* About this exercise *
What lines in the material hold the string "LIST"? Copy out each of them.

* Dataset records *
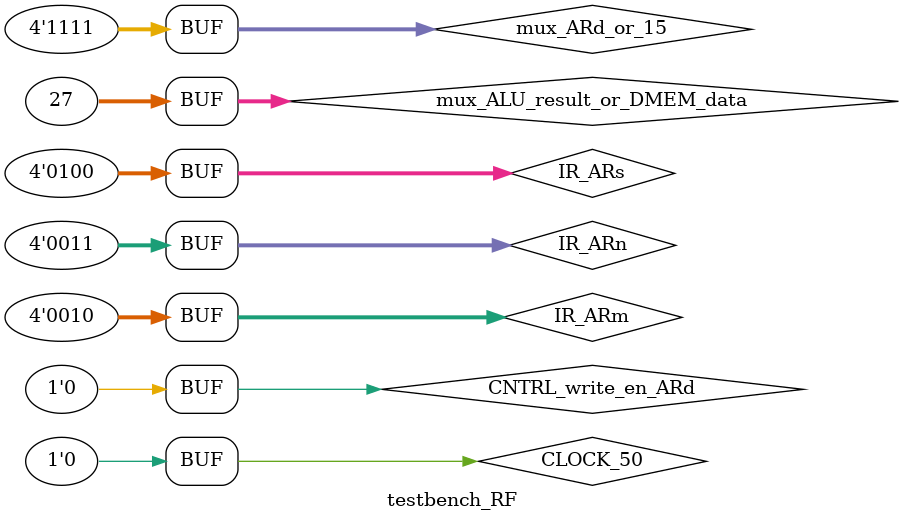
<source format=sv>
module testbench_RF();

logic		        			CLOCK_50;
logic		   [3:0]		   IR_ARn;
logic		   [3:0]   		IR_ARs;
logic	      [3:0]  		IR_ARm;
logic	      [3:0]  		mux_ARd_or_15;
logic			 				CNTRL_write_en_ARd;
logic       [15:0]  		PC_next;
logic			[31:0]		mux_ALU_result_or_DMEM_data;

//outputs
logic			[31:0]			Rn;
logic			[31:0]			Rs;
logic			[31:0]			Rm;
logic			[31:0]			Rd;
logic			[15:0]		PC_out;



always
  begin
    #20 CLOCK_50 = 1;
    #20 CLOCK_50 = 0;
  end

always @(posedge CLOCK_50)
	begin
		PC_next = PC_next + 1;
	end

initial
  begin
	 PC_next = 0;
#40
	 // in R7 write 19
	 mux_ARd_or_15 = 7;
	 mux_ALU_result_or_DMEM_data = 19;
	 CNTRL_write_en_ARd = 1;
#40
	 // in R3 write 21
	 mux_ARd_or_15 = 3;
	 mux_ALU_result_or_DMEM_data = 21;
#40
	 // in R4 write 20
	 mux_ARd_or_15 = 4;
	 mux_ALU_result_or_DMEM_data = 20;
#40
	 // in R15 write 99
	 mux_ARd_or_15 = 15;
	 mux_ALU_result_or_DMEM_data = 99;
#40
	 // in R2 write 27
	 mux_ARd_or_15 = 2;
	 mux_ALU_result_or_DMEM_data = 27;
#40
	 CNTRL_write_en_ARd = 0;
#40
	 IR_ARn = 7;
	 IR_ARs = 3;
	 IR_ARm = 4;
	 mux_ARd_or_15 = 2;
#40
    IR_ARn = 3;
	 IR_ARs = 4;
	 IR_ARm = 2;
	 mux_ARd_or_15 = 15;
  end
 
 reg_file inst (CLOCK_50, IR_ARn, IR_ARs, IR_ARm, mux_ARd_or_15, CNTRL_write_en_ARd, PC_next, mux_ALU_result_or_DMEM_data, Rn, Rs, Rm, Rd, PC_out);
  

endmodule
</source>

==

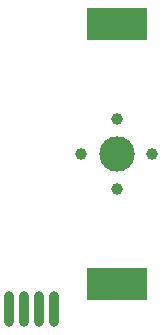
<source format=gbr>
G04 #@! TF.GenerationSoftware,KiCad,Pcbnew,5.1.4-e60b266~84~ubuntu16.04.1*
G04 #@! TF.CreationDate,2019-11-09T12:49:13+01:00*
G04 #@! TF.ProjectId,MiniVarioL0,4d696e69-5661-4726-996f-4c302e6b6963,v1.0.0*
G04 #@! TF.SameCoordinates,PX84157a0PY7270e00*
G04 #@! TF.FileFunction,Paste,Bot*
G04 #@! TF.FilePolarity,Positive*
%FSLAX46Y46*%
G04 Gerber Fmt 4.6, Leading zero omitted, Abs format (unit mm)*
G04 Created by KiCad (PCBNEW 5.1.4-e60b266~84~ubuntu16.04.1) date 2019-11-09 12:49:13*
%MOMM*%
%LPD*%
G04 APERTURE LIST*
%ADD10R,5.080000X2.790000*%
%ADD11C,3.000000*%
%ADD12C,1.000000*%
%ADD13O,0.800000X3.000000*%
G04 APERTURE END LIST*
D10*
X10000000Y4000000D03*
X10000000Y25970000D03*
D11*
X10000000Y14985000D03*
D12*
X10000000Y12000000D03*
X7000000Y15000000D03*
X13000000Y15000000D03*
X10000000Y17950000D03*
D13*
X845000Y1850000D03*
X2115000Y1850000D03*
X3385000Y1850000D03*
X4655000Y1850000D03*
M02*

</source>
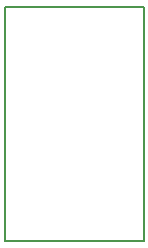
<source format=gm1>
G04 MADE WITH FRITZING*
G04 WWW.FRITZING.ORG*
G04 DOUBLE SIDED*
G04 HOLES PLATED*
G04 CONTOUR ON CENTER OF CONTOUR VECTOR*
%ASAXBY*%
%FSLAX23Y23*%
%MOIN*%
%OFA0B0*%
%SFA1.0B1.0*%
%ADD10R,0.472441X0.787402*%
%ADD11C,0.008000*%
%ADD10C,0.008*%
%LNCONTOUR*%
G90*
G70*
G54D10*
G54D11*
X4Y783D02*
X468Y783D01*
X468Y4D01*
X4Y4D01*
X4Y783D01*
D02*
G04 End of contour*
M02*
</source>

* Response *
G04 APERTURE LIST*
G04 APERTURE END LIST*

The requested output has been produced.